- Source material:
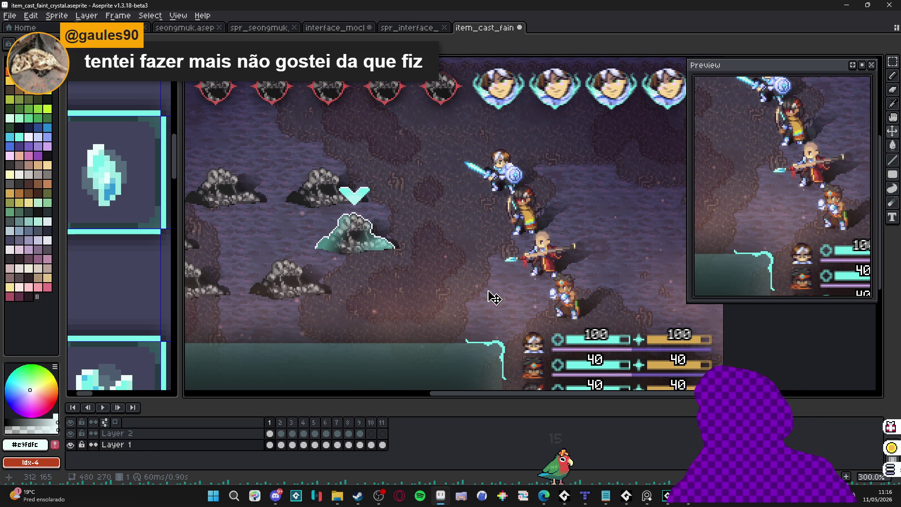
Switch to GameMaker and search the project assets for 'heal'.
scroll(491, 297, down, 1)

==

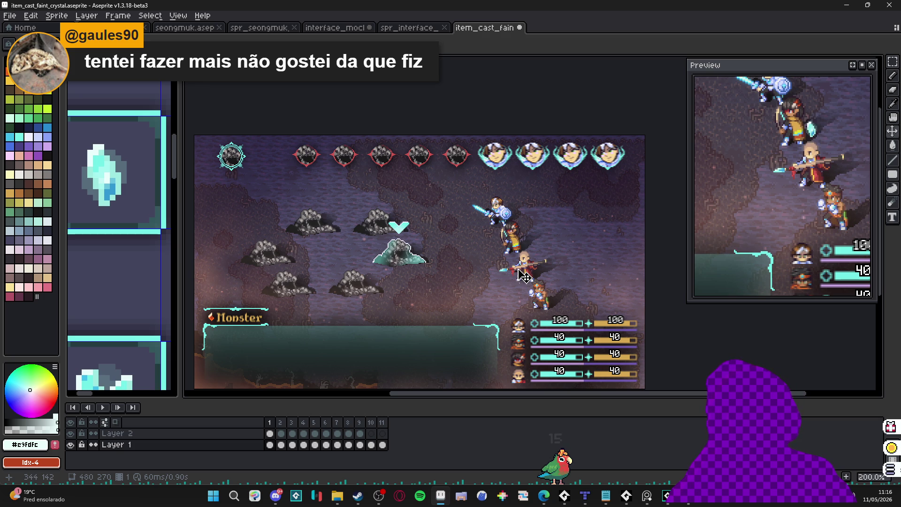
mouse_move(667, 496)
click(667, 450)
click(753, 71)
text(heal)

- What to produce:
How many lines of the entries hold the word "heal"? Respond with the number alone.

- Response area:
2